Everywhere there are scattered clothes blown like laundry from the line, so soiled there’s no reason to gather it back up. And then there are the Rebel dead, their pockets turned out, their faces turned black from the sun, like tomatoes left too long. Touch them and they burst. I can’t stop myself from thinking of Jeremiah’s blue eyes. The freckles across his cheeks. How pale he looked.
‘You okay?’ Will’s voice, his head turned over his shoulder. Ambrose and Thomas spread apart, casting about.
‘Fine,’ I say. But I ain’t. I feel so sick, like sitting down on that field and never picking myself back up, like crying and tearing at my own clothes or the ground or anything. But I can’t. I make my legs, legs that don’t even feel like mine anymore, keep moving.
Ambrose bumps me with his elbow.
‘Want some?’ he asks, holds out his flask to me. ‘It’s a powerful help.’
My voice ain’t trustworthy so I shake my head. He lifts that flask to his mouth, taking a long pull.
‘You sure? Ever since my wife—It’s the only thing that makes it easier.’
And then I am not sure. I reach for that flask, its metal warm from Ambrose’s hand. He watches me take a swig. It tastes awful, like being back in Doc Cuck’s surgery, but there is something good about the heat down my throat.
When I take my mouth away, Ambrose says, ‘Have another,’ and I do.
It don’t make a thing better, but I say, ‘Thank you,’ and get out in front of Thomas and Will so I don’t have to see their faces. So none of them can see my feelings. So Will don’t look at me like I’ve done something bad, taking Ambrose’s drink.
THREE MUSKETS HANG across my back, but there are more sad things than I can count. Bodies twisted out of any shape. Hands puffed so big the skin pulls tight away from the bones. Soldiers killed so young they look like schoolboys curled up to sleep. Men killed so slow they took out pictures of sweethearts and wives, of children too young to remember their fathers. All these boys, all these men, they are something to someone. There are people back home, waiting on them and the waiting ain’t never going to end now. For the rest of my life I am waiting too.
I search the grass, letting my tears fall as I walk.

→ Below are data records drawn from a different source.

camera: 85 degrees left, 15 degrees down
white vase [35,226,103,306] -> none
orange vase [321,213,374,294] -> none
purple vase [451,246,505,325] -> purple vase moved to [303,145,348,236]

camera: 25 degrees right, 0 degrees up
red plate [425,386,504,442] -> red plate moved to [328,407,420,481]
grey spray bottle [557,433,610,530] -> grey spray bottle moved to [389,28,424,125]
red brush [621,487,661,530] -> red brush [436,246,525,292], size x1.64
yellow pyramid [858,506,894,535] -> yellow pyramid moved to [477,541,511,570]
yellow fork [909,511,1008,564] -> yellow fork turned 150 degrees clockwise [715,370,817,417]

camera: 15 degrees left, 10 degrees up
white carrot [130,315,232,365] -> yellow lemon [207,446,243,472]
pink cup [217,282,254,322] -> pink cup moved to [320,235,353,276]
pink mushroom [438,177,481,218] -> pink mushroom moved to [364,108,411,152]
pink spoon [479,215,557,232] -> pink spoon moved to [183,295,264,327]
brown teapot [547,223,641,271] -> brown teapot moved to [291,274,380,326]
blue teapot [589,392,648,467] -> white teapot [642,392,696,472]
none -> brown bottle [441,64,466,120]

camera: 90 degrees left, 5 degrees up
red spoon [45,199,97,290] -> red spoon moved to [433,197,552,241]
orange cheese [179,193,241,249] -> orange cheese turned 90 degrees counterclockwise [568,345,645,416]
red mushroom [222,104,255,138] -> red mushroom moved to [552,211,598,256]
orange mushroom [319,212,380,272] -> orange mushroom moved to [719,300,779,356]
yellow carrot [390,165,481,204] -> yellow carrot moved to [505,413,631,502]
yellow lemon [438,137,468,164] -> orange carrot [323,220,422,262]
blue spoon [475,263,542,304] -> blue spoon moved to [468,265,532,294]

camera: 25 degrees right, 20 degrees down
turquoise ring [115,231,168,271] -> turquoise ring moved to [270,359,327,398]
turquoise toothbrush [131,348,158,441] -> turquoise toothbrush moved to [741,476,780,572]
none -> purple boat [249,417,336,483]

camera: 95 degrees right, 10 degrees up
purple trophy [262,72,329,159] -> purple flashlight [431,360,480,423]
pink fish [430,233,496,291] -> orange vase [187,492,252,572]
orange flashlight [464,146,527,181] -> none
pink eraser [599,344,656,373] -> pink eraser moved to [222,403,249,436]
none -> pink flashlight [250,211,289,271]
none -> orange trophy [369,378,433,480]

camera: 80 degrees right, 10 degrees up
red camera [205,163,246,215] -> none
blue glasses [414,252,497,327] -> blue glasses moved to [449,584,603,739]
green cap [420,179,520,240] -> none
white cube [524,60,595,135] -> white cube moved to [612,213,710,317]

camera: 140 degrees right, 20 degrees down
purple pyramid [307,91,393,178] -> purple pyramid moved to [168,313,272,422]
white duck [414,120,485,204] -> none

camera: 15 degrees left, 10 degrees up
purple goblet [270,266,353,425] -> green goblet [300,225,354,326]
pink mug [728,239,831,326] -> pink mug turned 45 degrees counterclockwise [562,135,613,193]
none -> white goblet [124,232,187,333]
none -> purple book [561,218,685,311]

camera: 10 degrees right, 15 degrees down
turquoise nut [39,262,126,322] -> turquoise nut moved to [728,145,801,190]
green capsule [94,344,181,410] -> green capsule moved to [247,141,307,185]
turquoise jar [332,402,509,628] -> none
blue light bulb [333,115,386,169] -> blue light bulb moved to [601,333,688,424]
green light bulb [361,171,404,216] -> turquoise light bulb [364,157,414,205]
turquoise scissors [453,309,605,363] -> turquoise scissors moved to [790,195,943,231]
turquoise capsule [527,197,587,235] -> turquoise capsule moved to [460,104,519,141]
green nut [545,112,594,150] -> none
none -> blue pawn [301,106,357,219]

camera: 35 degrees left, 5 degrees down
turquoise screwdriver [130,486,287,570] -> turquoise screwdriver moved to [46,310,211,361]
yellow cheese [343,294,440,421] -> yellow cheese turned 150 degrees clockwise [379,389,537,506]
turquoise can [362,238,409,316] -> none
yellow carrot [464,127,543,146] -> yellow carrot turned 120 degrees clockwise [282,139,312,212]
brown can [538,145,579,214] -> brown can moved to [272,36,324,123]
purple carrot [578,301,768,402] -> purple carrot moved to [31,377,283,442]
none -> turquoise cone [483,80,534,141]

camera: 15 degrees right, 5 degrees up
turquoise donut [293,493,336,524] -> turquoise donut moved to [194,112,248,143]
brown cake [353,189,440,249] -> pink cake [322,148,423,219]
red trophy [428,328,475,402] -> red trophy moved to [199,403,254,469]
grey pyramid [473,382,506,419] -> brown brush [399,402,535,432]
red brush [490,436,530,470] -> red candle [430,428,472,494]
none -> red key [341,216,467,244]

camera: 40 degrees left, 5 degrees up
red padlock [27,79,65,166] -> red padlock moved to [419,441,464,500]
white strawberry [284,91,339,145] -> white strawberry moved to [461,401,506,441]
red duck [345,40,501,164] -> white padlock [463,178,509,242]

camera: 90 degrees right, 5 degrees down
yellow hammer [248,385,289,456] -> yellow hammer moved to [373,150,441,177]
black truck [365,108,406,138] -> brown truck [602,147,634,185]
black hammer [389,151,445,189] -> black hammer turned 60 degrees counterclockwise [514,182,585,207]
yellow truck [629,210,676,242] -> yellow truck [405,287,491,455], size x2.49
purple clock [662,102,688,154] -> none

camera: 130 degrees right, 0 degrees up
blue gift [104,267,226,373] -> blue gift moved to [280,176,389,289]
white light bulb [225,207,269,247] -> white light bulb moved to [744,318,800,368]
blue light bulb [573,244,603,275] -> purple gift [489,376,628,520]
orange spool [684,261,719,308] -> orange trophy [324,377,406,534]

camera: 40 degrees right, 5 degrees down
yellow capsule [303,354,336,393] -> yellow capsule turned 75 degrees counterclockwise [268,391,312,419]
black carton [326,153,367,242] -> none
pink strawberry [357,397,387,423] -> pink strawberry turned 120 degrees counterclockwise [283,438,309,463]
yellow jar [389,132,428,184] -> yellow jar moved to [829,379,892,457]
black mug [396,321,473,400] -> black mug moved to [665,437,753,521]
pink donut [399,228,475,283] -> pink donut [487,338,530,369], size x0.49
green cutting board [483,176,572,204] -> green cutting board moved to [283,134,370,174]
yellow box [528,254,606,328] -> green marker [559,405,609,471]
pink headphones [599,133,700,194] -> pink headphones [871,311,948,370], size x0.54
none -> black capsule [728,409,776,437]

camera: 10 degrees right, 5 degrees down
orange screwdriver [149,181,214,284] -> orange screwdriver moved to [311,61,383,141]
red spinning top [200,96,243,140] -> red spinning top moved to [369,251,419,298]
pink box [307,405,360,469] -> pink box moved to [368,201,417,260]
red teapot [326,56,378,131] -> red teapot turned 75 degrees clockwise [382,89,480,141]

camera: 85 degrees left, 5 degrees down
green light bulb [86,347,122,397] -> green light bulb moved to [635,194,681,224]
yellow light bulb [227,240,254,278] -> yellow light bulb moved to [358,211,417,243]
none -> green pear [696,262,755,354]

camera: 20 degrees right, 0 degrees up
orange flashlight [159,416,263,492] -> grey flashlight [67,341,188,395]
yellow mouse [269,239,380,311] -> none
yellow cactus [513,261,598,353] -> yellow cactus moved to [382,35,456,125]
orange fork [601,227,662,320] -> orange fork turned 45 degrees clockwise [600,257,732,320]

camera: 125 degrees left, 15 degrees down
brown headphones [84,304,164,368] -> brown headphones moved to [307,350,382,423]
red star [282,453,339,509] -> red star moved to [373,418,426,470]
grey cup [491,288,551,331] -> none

I blink. There at my feet is a small leather book, not much bigger than my palm, its cover an engraved spiderweb. There ain’t a single body anywhere near.
It is sodden, its binding cracked and worn. I can’t bring myself to touch the metal clasp that closes it. I straighten and turn, the book still in my hand.
‘Will!’ I call. He is twenty paces behind me and off to my left, but his head pops right up, his face drawn and tight. ‘Come here!’
He jogs, his forehead creased with worry. ‘What is it?’
I hold it out to him.
He says, ‘Oh,’ and a ghost of a smile crosses his face. ‘A Bible.’